Exercise objective :: Only one stretch of the records below should be repeated. It starts with the line containing "M1573 790H1588V804H1572Z" and goes on through the line containing "M1457 985 1531", exactly as written.

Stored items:

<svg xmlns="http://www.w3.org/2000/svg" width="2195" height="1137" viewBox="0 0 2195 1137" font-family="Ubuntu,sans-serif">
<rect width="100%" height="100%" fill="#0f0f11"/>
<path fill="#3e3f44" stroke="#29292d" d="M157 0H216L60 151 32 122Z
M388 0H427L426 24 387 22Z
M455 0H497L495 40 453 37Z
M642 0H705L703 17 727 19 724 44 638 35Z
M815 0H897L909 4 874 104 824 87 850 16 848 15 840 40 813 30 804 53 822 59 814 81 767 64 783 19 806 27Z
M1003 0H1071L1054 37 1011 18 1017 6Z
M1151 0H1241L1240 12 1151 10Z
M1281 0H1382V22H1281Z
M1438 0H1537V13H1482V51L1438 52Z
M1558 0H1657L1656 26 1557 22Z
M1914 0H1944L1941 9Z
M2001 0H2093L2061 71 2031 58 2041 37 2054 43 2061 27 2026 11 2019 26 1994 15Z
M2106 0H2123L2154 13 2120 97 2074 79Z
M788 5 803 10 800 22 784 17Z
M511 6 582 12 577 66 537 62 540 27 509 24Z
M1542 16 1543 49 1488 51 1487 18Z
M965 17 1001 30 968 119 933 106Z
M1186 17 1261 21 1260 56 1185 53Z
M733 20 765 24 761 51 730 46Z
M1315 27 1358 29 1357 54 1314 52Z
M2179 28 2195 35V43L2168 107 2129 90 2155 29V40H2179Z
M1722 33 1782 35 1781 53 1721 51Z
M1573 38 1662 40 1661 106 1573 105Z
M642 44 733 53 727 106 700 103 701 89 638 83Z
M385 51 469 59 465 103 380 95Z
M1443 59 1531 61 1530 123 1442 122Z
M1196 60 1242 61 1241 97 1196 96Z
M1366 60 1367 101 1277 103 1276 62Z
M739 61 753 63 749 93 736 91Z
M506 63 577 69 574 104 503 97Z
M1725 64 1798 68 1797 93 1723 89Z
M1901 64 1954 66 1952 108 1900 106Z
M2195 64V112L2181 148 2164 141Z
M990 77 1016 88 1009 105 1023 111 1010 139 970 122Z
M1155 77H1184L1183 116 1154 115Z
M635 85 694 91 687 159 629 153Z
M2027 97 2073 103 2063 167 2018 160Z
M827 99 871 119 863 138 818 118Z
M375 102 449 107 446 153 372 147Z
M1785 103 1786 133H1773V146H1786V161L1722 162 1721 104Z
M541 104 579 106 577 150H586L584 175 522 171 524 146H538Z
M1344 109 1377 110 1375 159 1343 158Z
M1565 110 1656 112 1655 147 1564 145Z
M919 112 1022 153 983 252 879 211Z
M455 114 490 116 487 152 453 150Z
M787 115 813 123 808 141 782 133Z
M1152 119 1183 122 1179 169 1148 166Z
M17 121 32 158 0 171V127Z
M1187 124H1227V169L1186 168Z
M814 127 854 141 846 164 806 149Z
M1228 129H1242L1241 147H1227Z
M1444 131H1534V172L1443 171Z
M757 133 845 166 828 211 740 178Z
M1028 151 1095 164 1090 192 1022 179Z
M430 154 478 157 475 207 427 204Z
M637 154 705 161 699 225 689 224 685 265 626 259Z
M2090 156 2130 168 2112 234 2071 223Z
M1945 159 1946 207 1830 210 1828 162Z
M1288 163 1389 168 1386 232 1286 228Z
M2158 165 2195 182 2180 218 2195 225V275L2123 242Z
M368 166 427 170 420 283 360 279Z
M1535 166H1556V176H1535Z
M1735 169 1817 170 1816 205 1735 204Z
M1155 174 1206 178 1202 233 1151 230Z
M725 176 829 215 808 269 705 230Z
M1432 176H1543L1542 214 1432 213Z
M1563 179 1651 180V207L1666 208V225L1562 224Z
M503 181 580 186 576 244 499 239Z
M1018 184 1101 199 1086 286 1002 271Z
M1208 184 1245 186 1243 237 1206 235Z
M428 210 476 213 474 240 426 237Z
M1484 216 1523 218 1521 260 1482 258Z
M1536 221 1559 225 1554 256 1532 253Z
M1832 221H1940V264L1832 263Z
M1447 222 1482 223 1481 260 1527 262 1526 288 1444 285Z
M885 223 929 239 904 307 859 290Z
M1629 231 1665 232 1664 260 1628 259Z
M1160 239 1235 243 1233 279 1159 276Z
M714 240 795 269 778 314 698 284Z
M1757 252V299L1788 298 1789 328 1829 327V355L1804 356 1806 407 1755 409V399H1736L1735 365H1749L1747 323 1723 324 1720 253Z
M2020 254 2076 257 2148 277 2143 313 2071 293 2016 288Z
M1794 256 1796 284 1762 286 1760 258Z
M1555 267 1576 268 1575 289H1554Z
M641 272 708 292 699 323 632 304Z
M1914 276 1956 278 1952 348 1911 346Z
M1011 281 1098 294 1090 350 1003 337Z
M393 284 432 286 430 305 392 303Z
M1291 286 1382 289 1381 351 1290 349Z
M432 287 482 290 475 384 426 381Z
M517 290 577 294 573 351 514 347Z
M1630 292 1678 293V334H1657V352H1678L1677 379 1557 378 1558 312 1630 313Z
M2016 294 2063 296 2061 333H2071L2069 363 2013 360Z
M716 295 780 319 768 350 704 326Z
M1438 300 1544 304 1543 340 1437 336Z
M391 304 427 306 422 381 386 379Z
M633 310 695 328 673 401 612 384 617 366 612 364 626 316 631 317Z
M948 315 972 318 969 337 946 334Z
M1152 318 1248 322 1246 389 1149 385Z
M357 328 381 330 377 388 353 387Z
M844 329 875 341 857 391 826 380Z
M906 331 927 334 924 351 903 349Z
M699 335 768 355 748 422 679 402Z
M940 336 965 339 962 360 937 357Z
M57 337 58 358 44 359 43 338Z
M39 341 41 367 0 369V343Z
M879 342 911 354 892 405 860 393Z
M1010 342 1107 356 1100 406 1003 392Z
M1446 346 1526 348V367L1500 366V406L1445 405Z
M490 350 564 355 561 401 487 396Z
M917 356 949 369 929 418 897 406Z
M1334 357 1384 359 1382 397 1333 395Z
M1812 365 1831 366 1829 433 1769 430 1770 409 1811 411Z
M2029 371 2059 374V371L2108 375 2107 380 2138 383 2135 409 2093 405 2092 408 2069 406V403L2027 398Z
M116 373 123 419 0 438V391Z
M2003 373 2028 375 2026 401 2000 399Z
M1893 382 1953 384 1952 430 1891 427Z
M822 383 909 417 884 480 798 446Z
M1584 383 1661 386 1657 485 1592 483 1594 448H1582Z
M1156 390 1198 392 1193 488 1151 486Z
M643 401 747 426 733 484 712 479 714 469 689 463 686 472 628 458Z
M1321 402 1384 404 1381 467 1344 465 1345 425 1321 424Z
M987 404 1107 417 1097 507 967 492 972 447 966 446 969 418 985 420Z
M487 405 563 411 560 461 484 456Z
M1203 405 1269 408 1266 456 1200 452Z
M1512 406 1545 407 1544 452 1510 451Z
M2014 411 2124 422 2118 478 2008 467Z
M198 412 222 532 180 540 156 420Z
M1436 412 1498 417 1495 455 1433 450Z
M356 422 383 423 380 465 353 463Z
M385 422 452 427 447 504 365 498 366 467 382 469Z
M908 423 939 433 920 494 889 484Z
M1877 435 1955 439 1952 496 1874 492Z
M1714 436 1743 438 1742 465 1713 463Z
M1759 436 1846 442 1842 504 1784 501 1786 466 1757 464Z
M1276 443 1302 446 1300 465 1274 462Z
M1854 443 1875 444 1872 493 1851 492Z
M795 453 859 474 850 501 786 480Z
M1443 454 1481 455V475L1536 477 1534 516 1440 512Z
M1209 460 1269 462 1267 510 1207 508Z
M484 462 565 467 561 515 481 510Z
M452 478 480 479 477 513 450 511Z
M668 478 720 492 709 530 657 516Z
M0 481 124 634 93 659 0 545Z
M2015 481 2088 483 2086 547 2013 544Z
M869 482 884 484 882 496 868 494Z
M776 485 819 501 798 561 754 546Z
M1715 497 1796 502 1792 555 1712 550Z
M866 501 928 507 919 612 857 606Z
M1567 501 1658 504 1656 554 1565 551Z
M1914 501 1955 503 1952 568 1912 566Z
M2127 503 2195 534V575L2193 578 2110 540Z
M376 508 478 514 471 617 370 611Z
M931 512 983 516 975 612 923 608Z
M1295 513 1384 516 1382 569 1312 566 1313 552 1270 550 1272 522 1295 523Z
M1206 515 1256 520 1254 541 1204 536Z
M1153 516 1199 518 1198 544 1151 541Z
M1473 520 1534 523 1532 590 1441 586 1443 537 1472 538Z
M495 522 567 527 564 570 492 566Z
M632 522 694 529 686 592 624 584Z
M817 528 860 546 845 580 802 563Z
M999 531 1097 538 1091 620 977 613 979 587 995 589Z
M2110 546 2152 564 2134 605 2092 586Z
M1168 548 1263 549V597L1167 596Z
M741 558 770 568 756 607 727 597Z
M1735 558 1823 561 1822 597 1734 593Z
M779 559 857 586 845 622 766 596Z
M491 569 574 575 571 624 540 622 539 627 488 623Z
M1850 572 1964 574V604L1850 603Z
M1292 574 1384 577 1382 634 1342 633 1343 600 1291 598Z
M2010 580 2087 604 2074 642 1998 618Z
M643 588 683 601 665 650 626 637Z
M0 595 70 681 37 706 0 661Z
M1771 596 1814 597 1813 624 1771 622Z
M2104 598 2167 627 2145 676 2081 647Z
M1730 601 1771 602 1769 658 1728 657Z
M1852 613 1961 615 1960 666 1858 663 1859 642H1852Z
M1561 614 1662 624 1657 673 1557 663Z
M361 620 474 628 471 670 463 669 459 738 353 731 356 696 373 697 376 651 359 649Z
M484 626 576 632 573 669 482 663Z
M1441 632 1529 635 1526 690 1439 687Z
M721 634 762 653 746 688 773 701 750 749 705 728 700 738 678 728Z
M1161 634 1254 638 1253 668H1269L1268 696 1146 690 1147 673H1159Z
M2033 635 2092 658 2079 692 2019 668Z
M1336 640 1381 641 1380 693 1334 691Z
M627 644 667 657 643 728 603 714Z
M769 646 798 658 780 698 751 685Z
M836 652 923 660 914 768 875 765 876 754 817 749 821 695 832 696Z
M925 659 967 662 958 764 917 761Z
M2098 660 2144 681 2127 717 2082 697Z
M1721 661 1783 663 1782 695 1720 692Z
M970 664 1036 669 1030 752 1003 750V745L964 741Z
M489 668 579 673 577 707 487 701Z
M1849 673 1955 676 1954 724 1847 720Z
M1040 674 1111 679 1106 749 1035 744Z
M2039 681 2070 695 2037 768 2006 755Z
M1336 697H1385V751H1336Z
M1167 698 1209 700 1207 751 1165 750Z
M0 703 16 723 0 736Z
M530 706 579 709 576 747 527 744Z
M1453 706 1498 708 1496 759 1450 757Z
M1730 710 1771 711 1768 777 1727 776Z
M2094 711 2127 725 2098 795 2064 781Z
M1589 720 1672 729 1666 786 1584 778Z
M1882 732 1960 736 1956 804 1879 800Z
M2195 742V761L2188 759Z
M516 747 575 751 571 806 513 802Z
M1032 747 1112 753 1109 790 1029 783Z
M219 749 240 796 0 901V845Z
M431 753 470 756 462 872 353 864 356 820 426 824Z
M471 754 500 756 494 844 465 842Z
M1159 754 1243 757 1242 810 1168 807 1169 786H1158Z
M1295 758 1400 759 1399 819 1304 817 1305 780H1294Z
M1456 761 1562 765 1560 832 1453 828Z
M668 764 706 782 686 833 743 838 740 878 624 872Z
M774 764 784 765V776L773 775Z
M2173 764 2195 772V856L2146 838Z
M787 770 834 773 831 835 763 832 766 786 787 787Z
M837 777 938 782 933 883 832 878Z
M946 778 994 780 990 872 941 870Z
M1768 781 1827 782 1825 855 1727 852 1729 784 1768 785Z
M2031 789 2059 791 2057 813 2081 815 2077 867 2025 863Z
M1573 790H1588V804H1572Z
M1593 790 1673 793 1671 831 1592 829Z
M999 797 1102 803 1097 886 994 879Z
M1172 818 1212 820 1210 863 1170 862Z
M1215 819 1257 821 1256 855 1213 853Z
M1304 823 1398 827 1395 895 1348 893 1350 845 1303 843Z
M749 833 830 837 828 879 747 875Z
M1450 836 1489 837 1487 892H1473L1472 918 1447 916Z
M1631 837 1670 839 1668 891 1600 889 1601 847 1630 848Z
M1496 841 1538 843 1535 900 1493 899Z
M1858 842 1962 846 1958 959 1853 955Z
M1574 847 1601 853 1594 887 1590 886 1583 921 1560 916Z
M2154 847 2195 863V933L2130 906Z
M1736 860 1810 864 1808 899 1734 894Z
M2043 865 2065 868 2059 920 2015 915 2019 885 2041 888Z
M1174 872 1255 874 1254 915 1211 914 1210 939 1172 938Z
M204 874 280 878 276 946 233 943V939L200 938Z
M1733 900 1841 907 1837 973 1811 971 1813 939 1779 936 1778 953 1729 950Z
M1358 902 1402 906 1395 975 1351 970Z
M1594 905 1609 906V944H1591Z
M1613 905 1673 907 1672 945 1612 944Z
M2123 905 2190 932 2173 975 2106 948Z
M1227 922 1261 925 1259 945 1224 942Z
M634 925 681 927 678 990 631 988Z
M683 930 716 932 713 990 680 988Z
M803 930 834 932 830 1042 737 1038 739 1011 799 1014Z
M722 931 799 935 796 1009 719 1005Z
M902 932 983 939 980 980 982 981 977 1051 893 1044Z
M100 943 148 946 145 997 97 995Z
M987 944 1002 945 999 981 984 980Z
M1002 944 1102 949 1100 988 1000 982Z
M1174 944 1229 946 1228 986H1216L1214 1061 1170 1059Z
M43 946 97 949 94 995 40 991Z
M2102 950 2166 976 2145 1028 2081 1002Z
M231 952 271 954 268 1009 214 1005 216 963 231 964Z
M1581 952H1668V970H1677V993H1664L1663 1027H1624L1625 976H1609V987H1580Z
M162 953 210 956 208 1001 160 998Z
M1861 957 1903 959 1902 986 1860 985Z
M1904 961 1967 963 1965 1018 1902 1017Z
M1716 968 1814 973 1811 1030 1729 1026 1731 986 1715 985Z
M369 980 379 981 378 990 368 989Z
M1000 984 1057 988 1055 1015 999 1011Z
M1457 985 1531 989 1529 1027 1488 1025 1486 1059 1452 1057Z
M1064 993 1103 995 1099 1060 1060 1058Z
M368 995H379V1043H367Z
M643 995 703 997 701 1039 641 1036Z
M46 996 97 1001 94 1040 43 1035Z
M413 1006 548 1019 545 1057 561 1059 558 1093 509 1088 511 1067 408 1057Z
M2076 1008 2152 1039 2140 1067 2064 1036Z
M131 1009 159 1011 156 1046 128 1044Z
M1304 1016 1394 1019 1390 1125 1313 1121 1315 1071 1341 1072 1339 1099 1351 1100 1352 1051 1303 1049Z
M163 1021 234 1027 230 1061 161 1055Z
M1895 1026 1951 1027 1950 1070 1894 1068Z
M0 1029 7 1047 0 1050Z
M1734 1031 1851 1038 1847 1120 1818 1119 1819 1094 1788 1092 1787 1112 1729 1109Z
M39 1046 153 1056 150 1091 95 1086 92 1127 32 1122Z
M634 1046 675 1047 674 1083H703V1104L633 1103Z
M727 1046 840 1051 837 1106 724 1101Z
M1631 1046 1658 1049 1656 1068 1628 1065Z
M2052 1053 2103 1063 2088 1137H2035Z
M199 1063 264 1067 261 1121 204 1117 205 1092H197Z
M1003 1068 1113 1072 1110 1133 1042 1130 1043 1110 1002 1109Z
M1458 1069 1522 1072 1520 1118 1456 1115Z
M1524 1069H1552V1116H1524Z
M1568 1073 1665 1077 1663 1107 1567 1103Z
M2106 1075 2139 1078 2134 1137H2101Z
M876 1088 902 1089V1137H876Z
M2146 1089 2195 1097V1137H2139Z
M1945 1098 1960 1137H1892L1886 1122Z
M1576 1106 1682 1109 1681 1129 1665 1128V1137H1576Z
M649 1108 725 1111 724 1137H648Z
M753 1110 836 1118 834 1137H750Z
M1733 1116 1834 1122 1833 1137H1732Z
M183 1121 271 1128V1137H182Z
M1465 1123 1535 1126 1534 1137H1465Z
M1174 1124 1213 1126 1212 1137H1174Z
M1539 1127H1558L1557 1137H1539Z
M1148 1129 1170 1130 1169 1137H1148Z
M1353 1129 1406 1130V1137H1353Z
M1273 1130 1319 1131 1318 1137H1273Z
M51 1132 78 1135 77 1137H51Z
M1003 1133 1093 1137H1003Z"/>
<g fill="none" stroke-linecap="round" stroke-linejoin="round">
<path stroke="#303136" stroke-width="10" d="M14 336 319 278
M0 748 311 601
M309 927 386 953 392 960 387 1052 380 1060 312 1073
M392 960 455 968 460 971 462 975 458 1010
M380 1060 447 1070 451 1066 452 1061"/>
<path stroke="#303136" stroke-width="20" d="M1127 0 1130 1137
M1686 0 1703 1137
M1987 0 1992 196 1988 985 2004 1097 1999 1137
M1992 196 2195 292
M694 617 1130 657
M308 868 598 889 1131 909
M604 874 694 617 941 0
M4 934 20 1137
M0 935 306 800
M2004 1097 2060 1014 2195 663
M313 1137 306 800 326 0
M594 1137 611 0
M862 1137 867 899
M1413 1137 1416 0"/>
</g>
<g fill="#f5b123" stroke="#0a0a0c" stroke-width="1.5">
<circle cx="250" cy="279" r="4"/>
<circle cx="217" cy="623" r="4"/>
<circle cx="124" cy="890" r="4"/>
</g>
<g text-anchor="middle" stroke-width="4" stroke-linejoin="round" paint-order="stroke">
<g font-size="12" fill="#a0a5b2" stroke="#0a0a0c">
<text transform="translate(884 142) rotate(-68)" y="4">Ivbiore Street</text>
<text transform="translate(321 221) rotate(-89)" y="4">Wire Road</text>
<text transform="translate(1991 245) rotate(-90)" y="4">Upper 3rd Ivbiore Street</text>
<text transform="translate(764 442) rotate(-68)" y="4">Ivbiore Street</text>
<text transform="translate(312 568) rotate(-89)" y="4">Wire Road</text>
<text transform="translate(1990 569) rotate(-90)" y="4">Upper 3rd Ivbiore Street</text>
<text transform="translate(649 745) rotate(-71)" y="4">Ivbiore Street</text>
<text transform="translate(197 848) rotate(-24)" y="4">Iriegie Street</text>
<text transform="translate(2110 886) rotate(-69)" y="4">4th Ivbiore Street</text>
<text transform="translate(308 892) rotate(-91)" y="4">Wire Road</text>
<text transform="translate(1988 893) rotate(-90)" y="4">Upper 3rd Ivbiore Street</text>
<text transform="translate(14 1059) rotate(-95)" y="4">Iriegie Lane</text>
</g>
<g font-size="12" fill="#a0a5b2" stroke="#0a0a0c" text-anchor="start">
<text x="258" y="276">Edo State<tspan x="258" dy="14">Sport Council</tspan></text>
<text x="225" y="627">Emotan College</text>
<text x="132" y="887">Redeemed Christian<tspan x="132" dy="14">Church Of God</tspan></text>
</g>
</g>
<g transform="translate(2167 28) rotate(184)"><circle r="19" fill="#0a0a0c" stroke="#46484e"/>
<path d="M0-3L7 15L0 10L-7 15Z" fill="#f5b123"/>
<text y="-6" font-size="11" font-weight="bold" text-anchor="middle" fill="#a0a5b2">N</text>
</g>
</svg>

Output of the exercise ::
M1573 790H1588V804H1572Z
M1593 790 1673 793 1671 831 1592 829Z
M999 797 1102 803 1097 886 994 879Z
M1172 818 1212 820 1210 863 1170 862Z
M1215 819 1257 821 1256 855 1213 853Z
M1304 823 1398 827 1395 895 1348 893 1350 845 1303 843Z
M749 833 830 837 828 879 747 875Z
M1450 836 1489 837 1487 892H1473L1472 918 1447 916Z
M1631 837 1670 839 1668 891 1600 889 1601 847 1630 848Z
M1496 841 1538 843 1535 900 1493 899Z
M1858 842 1962 846 1958 959 1853 955Z
M1574 847 1601 853 1594 887 1590 886 1583 921 1560 916Z
M2154 847 2195 863V933L2130 906Z
M1736 860 1810 864 1808 899 1734 894Z
M2043 865 2065 868 2059 920 2015 915 2019 885 2041 888Z
M1174 872 1255 874 1254 915 1211 914 1210 939 1172 938Z
M204 874 280 878 276 946 233 943V939L200 938Z
M1733 900 1841 907 1837 973 1811 971 1813 939 1779 936 1778 953 1729 950Z
M1358 902 1402 906 1395 975 1351 970Z
M1594 905 1609 906V944H1591Z
M1613 905 1673 907 1672 945 1612 944Z
M2123 905 2190 932 2173 975 2106 948Z
M1227 922 1261 925 1259 945 1224 942Z
M634 925 681 927 678 990 631 988Z
M683 930 716 932 713 990 680 988Z
M803 930 834 932 830 1042 737 1038 739 1011 799 1014Z
M722 931 799 935 796 1009 719 1005Z
M902 932 983 939 980 980 982 981 977 1051 893 1044Z
M100 943 148 946 145 997 97 995Z
M987 944 1002 945 999 981 984 980Z
M1002 944 1102 949 1100 988 1000 982Z
M1174 944 1229 946 1228 986H1216L1214 1061 1170 1059Z
M43 946 97 949 94 995 40 991Z
M2102 950 2166 976 2145 1028 2081 1002Z
M231 952 271 954 268 1009 214 1005 216 963 231 964Z
M1581 952H1668V970H1677V993H1664L1663 1027H1624L1625 976H1609V987H1580Z
M162 953 210 956 208 1001 160 998Z
M1861 957 1903 959 1902 986 1860 985Z
M1904 961 1967 963 1965 1018 1902 1017Z
M1716 968 1814 973 1811 1030 1729 1026 1731 986 1715 985Z
M369 980 379 981 378 990 368 989Z
M1000 984 1057 988 1055 1015 999 1011Z
M1457 985 1531 989 1529 1027 1488 1025 1486 1059 1452 1057Z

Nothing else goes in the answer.